As priorities in the American energy landscape shift toward securing reliable, affordable, and responsible energy, the United States is once again turning to Texas producers to lead the way. From the Permian Basin to the Gulf Coast, Texas operators continue to meet energy demand while embracing new technologies to lower emissions. Recently, federal mandates and regulations at key agencies like the Environmental Protection Agency (EPA) and Department of Energy (DOE) have shifted, enabling operators to streamline processes for energy production and infrastructure development.

In March, the EPA announced 31 deregulatory actions—its largest such initiative in history. Among these were policies that significantly increased costs and bureaucratic barriers to oil and gas development, but failed to actually improve air quality. Removing these hurdles will help lower costs for Americans, remove duplicative or inefficient rules, and empower states and producers to innovate. By reducing compliance costs, producers can now use that capital to reduce emissions through critical infrastructure updates and enhanced environmental controls. These changes also allow states to implement localized solutions that better align with their unique needs and energy priorities.

Similarly, the Department of Energy reversed its pause on LNG export approvals, ending regulatory uncertainty that threatened the U.S.’ ability to deliver natural gas to global allies. In doing so, DOE reaffirmed that regulatory clarity and operational feasibility are key to unleashing American energy dominance.

These actions come at a time when Texas operators are proving that emissions reductions can be achieved without overly burdensome mandates. Many operators across the Permian Basin have voluntarily eliminated routine flaring and are investing in advanced leak detection systems. For example, ExxonMobil remains focused on mitigating nearly all methane emissions by 2030, despite regulatory shifts—and recently announced that they have reduced methane emissions intensity in their Permian Basin operations by more than 60% since 2016.

This progress underscores the need for U.S. energy policy to balance environmental stewardship with operational reality. Rigid or duplicative regulations can stall investments in efficiency upgrades and create bottlenecks in the permitting process. In contrast, smart, collaborative policies allow producers to deploy the latest technologies and scale low-emissions solutions across their operations.

Organizations like the Independent Petroleum Association of America (IPAA) and the American Petroleum Institute (API) have provided recommendations on how rules like OOOO b/c could be improved to better reflect field conditions and reduce administrative burdens, without compromising environmental goals. These industry insights should be strongly considered during the ongoing reconsideration process.

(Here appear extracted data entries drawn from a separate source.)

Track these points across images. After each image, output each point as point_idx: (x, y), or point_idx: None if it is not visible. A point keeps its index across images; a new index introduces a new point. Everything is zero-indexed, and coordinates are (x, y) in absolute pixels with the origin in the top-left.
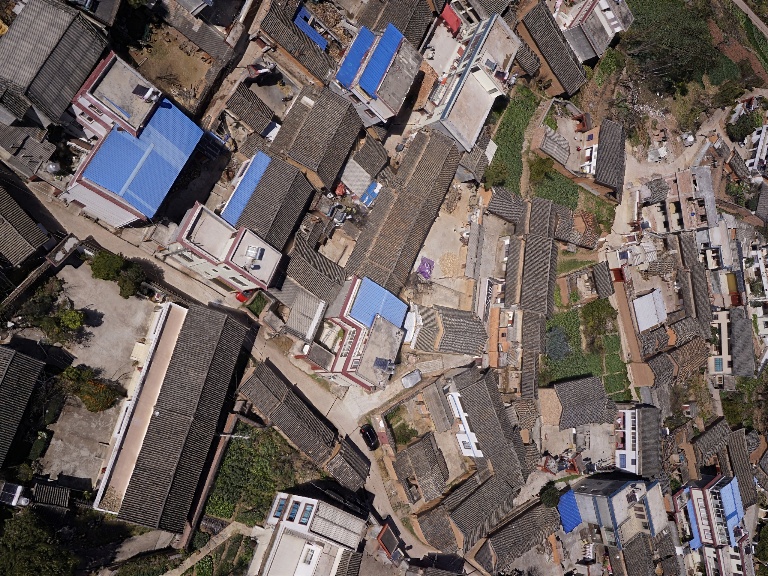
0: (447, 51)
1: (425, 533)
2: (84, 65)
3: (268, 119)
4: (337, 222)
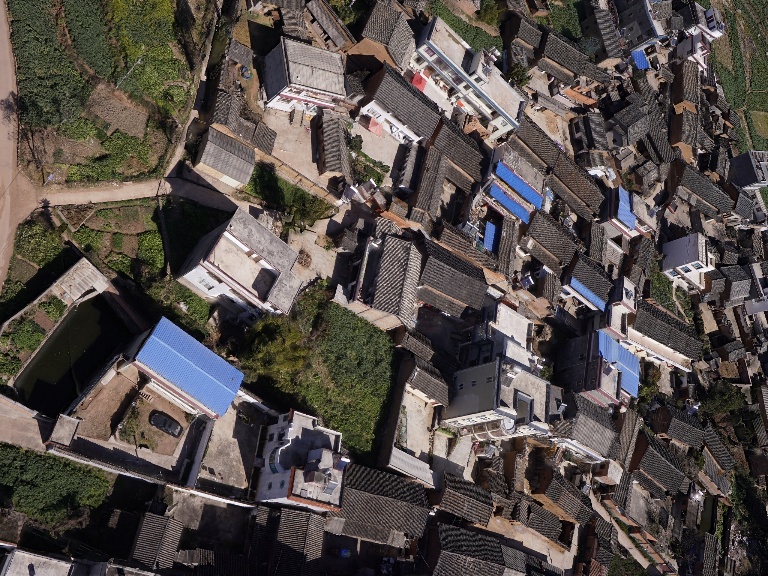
0: (430, 90)
1: (664, 179)
2: (586, 403)
3: (556, 278)
4: (568, 224)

Texans for Natural Gas has consistently highlighted that the oil and natural gas sector’s emissions progress should be measured by outcomes, not just rulebooks. Thanks to continued investment in emissions mitigation, Texas remains a global leader in both energy production and environmental stewardship. With federal regulators now reconsidering outdated approaches, there’s a renewed opportunity to modernize policy and build on that success.

By recognizing what’s working, and removing what isn’t, Washington can support a regulatory environment that promotes energy security, environmental responsibility, and economic growth. Texas producers stand ready to lead that charge.